_TASK PROMPT:_
Look below for lines that hold the string "only" and copy each one.

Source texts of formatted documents
* * * * * * *

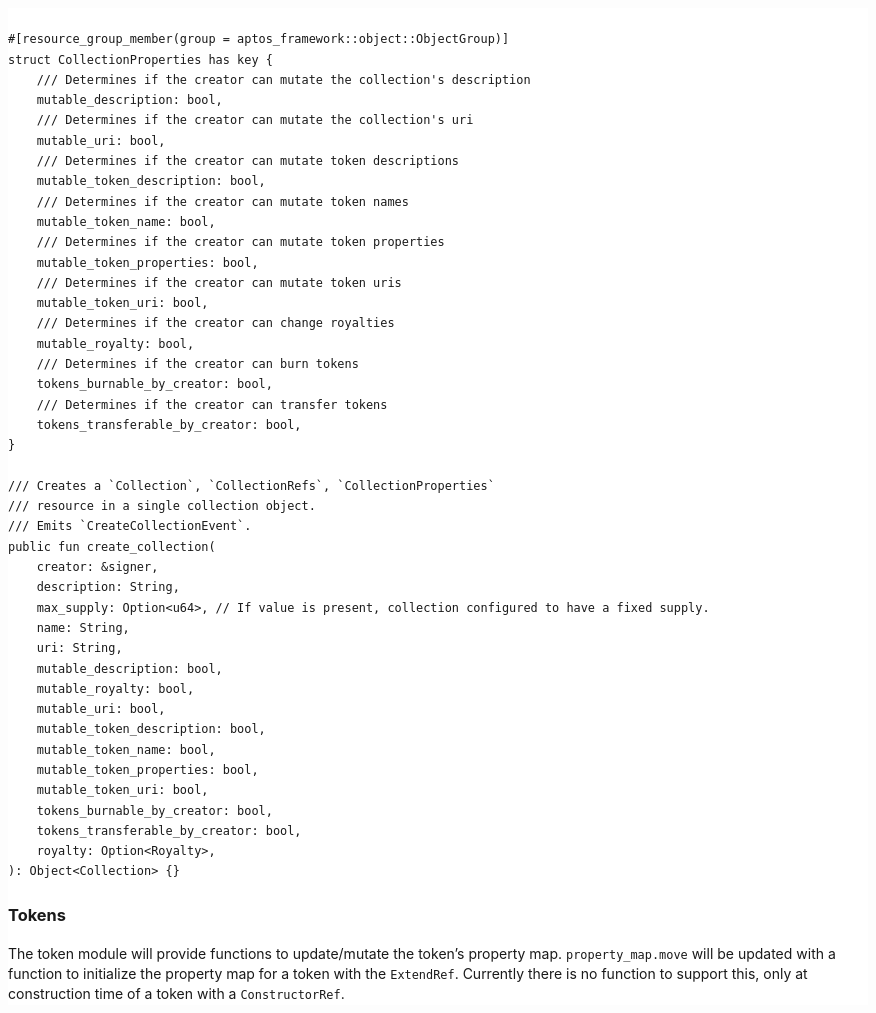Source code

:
 ```move
    
#[resource_group_member(group = aptos_framework::object::ObjectGroup)]
struct CollectionProperties has key {
    /// Determines if the creator can mutate the collection's description
    mutable_description: bool,
    /// Determines if the creator can mutate the collection's uri
    mutable_uri: bool,
    /// Determines if the creator can mutate token descriptions
    mutable_token_description: bool,
    /// Determines if the creator can mutate token names
    mutable_token_name: bool,
    /// Determines if the creator can mutate token properties
    mutable_token_properties: bool,
    /// Determines if the creator can mutate token uris
    mutable_token_uri: bool,
    /// Determines if the creator can change royalties
    mutable_royalty: bool,
    /// Determines if the creator can burn tokens
    tokens_burnable_by_creator: bool,
    /// Determines if the creator can transfer tokens
    tokens_transferable_by_creator: bool,
}

/// Creates a `Collection`, `CollectionRefs`, `CollectionProperties` 
/// resource in a single collection object.
/// Emits `CreateCollectionEvent`.
public fun create_collection(
    creator: &signer,
    description: String,
    max_supply: Option<u64>, // If value is present, collection configured to have a fixed supply.
    name: String,
    uri: String,
    mutable_description: bool,
    mutable_royalty: bool,
    mutable_uri: bool,
    mutable_token_description: bool,
    mutable_token_name: bool,
    mutable_token_properties: bool,
    mutable_token_uri: bool,
    tokens_burnable_by_creator: bool,
    tokens_transferable_by_creator: bool,
    royalty: Option<Royalty>,
): Object<Collection> {}
```

### Tokens

The token module will provide functions to update/mutate the token’s property map. `property_map.move` will be updated with a function to initialize the property map for a token with the `ExtendRef`. Currently there is no function to support this, only at construction time of a token with a `ConstructorRef`.

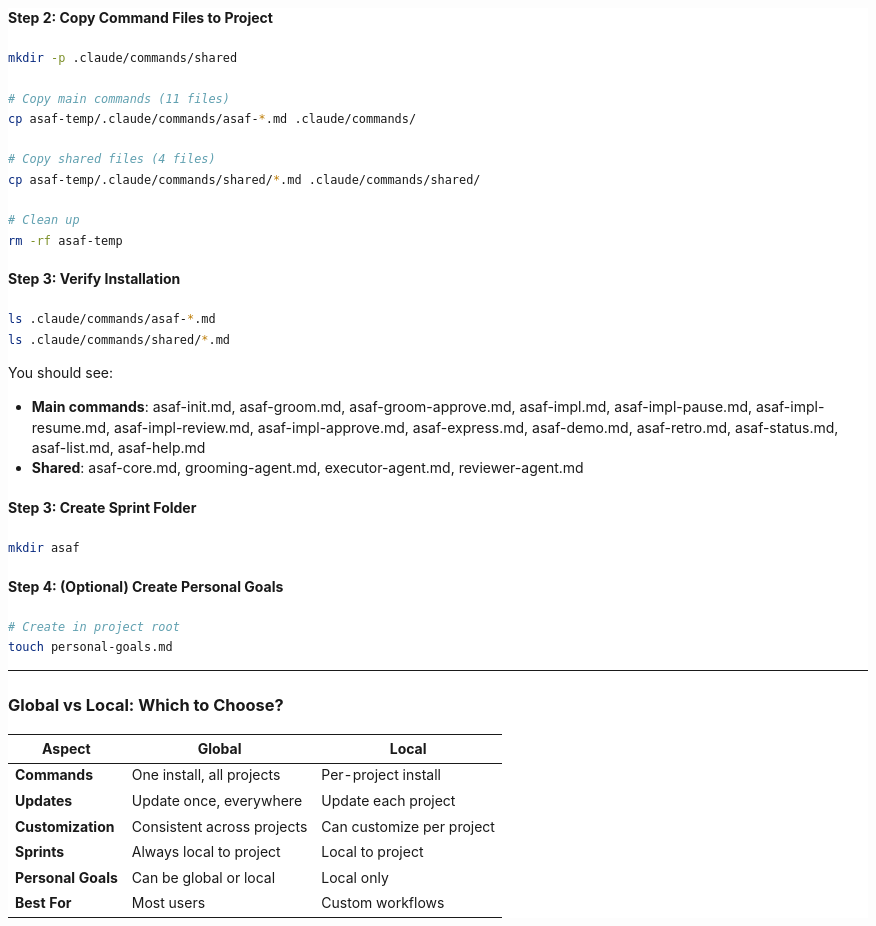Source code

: #### Step 2: Copy Command Files to Project

```bash
mkdir -p .claude/commands/shared

# Copy main commands (11 files)
cp asaf-temp/.claude/commands/asaf-*.md .claude/commands/

# Copy shared files (4 files)
cp asaf-temp/.claude/commands/shared/*.md .claude/commands/shared/

# Clean up
rm -rf asaf-temp
```

#### Step 3: Verify Installation

```bash
ls .claude/commands/asaf-*.md
ls .claude/commands/shared/*.md
```

You should see:
- **Main commands**: asaf-init.md, asaf-groom.md, asaf-groom-approve.md, asaf-impl.md, asaf-impl-pause.md, asaf-impl-resume.md, asaf-impl-review.md, asaf-impl-approve.md, asaf-express.md, asaf-demo.md, asaf-retro.md, asaf-status.md, asaf-list.md, asaf-help.md
- **Shared**: asaf-core.md, grooming-agent.md, executor-agent.md, reviewer-agent.md

#### Step 3: Create Sprint Folder

```bash
mkdir asaf
```

#### Step 4: (Optional) Create Personal Goals

```bash
# Create in project root
touch personal-goals.md
```

---

### Global vs Local: Which to Choose?

| Aspect | Global | Local |
|--------|--------|-------|
| **Commands** | One install, all projects | Per-project install |
| **Updates** | Update once, everywhere | Update each project |
| **Customization** | Consistent across projects | Can customize per project |
| **Sprints** | Always local to project | Local to project |
| **Personal Goals** | Can be global or local | Local only |
| **Best For** | Most users | Custom workflows |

* * * * * * *

_ANSWER:_
The token module will provide functions to update/mutate the token’s property map. `property_map.move` will be updated with a function to initialize the property map for a token with the `ExtendRef`. Currently there is no function to support this, only at construction time of a token with a `ConstructorRef`.
| **Personal Goals** | Can be global or local | Local only |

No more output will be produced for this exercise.